— Start TEXT PROVIDED —

ANN ARBOR – Michigan’s nearly $3.2 billion recreational marijuana market is bolstered by the tens of thousands of customers from Ohio who can get to Monroe Township’s so-called “green mile” off I-75, just 11 miles north of the border. But some of those sales could return to Ohio in the next couple of years as its own recreational market, opening this year, grows.

Michigan’s status as the Midwest’s top weed-selling state — its $3.2 billion in annual sales bolstered by residents from neighboring states — faces a new challenge: Ohio will soon have its own burgeoning recreational cannabis market.

That change, starting as early as this month, is expected to take a bite out of Michigan’s cannabis sales, which at times have even surpassed sales in California, a state with four times the population and a long history of legal marijuana use.

But it could take years before Ohio’s market matures enough, experts say,  to stop the thousands of Ohioans from crossing the border for their weed needs.

— End TEXT PROVIDED —
— Start ENTRIES SUPPLIED —

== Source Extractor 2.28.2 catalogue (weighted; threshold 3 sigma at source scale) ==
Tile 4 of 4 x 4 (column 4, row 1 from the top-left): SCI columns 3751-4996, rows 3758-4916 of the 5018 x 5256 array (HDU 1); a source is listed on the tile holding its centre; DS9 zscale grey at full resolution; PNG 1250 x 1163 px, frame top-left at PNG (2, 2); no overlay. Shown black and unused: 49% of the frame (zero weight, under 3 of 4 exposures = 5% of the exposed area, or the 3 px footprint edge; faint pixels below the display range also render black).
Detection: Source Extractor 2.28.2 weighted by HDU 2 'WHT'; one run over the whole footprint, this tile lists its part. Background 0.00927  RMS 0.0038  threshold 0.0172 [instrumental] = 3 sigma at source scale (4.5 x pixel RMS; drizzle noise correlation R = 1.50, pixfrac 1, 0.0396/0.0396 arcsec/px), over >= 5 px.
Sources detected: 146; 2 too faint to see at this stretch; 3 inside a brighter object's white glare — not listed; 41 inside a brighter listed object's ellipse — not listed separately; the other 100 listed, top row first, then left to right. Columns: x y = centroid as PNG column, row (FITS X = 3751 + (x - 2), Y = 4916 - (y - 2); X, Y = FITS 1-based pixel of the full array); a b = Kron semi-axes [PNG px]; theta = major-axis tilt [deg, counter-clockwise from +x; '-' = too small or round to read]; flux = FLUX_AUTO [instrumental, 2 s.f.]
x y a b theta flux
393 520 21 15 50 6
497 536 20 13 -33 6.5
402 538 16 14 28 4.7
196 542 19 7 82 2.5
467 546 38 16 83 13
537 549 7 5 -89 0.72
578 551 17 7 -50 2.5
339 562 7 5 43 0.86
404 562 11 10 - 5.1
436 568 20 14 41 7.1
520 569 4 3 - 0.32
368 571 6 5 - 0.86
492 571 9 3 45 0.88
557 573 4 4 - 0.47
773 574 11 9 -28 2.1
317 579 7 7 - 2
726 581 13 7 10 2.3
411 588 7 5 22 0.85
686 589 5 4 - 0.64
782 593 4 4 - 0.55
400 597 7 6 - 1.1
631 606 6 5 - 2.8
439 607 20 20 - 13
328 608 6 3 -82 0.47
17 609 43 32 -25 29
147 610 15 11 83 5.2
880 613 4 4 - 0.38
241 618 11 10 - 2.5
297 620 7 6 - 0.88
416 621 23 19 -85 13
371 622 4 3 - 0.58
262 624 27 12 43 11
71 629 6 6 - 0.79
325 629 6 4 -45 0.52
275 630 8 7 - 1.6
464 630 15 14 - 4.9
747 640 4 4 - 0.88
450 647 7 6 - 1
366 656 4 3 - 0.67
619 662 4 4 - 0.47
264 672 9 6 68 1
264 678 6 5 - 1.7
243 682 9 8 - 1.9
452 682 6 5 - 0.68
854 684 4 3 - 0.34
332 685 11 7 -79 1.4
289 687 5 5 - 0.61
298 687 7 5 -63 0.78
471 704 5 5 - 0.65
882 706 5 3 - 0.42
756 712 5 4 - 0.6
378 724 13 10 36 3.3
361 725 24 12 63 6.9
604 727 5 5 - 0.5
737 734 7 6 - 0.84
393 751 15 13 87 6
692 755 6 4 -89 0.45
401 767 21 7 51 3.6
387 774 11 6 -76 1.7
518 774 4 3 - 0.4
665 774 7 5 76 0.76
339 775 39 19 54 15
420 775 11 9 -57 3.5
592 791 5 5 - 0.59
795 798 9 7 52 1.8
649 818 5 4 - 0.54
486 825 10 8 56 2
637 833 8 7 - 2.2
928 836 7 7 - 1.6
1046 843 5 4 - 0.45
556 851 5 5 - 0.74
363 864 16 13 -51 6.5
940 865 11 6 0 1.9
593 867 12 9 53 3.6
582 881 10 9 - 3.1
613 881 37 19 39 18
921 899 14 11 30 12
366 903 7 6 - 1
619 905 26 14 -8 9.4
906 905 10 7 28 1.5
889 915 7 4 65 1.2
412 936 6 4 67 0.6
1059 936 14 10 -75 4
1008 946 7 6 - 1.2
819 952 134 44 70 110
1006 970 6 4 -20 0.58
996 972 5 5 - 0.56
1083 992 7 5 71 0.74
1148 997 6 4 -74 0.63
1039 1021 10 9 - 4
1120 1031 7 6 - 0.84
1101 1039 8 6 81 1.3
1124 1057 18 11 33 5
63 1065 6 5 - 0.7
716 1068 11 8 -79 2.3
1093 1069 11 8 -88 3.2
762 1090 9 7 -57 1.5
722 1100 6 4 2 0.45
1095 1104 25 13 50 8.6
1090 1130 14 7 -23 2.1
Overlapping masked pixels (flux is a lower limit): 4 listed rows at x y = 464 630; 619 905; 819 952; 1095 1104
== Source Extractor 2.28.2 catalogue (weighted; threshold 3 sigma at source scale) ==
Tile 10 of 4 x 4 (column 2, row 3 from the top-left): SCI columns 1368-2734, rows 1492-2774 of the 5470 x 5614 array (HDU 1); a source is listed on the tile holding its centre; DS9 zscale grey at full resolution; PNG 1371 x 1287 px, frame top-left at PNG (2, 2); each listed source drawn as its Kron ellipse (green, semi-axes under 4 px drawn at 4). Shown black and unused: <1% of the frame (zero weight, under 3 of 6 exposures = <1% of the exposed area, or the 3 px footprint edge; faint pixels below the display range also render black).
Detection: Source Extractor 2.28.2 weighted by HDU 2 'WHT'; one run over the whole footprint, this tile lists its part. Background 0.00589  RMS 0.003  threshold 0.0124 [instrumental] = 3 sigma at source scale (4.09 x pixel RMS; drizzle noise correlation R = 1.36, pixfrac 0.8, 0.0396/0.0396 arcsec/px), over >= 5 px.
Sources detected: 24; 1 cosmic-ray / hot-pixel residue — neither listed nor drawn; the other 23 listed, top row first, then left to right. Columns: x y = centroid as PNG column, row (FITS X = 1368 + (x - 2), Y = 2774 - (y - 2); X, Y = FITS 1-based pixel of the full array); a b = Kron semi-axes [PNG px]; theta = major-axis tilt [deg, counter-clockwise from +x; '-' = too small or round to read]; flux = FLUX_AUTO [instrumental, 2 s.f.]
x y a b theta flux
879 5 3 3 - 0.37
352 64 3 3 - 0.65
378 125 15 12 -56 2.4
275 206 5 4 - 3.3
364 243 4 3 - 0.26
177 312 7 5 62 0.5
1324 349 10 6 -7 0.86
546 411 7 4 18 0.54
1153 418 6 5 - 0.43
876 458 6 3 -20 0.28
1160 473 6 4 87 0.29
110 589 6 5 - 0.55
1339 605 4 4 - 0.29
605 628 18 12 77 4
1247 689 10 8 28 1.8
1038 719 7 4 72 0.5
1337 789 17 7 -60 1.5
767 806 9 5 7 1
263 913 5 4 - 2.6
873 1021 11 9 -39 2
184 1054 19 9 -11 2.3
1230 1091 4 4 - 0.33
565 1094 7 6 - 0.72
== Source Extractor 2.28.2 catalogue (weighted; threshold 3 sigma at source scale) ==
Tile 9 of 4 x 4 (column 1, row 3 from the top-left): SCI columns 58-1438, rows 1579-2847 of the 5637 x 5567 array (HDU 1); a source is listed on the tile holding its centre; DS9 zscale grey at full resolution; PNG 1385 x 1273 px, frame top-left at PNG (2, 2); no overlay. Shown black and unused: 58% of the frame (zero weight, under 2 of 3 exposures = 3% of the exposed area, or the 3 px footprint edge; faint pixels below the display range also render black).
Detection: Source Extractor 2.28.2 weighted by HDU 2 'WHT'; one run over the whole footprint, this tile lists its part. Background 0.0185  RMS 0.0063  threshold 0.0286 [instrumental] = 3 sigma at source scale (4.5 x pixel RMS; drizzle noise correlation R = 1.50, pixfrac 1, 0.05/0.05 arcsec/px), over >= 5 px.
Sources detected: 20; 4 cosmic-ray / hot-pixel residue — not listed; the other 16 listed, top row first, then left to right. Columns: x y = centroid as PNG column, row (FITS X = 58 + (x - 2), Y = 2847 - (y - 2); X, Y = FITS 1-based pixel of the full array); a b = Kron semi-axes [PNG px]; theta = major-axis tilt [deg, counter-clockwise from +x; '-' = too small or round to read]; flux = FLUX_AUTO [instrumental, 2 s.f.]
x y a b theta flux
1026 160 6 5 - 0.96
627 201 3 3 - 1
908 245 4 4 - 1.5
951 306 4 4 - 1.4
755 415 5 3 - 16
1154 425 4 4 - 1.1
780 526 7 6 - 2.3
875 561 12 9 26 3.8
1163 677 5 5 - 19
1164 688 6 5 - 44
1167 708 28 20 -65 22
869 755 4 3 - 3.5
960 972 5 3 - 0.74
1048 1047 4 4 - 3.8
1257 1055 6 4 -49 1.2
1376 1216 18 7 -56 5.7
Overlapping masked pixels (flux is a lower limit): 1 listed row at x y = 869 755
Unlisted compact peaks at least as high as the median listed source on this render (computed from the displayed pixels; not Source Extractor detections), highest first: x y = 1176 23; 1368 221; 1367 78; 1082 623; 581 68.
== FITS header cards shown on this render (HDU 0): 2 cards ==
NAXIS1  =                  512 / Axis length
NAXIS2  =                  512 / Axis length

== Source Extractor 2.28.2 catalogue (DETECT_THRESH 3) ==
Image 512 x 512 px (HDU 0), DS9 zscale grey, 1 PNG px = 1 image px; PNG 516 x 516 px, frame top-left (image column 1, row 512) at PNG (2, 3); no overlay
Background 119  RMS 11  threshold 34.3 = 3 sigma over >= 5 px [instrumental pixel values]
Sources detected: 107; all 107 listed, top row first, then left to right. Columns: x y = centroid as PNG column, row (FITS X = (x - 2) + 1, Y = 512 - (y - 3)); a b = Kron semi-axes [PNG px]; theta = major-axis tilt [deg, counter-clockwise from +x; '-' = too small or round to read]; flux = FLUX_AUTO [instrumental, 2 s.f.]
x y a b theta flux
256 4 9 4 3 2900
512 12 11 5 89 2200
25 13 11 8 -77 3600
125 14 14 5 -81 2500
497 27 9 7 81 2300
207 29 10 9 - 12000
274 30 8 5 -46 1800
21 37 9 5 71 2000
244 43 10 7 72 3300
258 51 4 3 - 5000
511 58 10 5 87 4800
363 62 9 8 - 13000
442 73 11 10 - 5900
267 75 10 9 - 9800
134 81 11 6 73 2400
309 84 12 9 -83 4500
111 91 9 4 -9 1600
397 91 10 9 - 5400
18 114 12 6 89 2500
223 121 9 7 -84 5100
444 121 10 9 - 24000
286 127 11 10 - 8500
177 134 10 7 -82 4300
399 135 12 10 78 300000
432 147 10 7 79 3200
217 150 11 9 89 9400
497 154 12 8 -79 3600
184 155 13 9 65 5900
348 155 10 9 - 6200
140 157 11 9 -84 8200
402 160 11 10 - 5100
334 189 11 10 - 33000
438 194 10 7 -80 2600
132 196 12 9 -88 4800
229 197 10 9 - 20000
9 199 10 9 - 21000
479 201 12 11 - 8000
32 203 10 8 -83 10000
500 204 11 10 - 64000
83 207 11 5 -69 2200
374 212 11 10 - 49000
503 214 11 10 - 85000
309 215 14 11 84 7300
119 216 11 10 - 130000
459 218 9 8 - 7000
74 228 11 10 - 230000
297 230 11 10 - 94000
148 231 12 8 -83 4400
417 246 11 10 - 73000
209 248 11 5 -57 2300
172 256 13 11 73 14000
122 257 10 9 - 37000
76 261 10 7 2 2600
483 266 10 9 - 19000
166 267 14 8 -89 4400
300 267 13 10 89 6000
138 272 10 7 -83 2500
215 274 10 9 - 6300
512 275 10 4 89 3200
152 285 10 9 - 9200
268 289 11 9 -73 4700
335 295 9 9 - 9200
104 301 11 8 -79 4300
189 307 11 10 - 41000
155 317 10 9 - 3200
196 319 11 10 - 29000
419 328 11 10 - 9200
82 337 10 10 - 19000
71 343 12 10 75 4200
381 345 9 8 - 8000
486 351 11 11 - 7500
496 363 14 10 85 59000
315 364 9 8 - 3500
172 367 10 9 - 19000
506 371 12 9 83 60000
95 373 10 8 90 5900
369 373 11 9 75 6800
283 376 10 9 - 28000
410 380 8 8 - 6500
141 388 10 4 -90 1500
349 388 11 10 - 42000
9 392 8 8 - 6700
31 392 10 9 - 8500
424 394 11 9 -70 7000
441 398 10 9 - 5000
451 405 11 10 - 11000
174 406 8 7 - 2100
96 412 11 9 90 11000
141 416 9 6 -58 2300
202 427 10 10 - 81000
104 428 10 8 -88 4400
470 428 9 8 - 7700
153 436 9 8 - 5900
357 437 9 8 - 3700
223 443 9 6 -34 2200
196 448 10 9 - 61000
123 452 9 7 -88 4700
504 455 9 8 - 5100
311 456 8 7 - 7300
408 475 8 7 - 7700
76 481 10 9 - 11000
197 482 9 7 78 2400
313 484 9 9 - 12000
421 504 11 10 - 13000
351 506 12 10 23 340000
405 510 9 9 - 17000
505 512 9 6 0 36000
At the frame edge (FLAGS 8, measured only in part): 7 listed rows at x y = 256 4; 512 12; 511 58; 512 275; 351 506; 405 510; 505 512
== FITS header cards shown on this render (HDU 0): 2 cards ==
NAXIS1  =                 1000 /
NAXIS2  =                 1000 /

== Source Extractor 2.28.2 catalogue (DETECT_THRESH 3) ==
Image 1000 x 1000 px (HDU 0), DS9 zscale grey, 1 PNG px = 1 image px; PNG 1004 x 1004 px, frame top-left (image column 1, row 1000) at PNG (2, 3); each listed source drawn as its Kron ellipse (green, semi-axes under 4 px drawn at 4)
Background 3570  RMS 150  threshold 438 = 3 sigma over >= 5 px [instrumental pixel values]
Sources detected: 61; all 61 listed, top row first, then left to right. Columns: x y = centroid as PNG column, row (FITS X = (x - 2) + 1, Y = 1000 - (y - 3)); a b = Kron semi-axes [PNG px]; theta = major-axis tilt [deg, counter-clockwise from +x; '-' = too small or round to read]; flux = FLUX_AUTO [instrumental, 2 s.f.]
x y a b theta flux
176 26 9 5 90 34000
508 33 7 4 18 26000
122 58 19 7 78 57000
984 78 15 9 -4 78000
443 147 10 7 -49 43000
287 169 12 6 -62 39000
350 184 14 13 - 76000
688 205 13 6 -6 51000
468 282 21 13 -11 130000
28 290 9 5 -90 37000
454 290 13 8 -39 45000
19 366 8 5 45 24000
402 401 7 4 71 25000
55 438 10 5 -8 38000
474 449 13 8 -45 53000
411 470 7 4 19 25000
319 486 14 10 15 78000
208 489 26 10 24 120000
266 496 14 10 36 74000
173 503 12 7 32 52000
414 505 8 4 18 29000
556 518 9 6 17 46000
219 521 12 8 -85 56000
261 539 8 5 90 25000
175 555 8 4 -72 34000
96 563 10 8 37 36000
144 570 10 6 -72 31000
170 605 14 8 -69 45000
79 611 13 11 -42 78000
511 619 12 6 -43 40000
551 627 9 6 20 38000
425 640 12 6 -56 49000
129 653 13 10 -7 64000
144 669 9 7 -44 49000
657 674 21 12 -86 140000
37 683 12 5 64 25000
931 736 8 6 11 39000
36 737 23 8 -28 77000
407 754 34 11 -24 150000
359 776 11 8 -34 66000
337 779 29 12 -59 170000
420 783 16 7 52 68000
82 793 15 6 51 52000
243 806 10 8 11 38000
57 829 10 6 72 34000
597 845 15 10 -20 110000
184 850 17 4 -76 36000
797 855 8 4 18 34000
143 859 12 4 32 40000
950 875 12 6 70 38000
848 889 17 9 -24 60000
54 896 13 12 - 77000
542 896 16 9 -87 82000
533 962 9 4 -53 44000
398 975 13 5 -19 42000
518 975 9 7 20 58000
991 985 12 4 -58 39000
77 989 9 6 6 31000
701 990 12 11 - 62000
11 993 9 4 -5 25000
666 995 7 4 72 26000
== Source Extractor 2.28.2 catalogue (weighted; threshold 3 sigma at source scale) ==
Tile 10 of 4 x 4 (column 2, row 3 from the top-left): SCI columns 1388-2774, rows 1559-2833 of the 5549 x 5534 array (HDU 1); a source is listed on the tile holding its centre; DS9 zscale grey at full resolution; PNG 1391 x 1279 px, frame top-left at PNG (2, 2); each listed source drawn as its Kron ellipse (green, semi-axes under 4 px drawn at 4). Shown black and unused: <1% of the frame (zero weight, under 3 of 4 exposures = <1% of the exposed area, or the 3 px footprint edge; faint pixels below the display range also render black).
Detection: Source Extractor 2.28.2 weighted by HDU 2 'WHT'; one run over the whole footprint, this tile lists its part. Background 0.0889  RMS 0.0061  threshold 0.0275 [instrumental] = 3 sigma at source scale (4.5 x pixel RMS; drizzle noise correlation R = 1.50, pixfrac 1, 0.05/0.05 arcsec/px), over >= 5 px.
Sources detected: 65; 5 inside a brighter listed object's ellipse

— End ENTRIES SUPPLIED —

» **WHAT THIS EXERCISE ASKS**
1: According to the article on Michigan's marijuana market, how far north of the border is Monroe Township's "green mile"?
2: Reproduce the part of the article on Michigan's marijuana market starting with "But it could" and going on through "their weed needs.".

» **ANSWER SET**
1: It is 11 miles north of the border, off I-75.

2:
But it could take years before Ohio’s market matures enough, experts say,  to stop the thousands of Ohioans from crossing the border for their weed needs.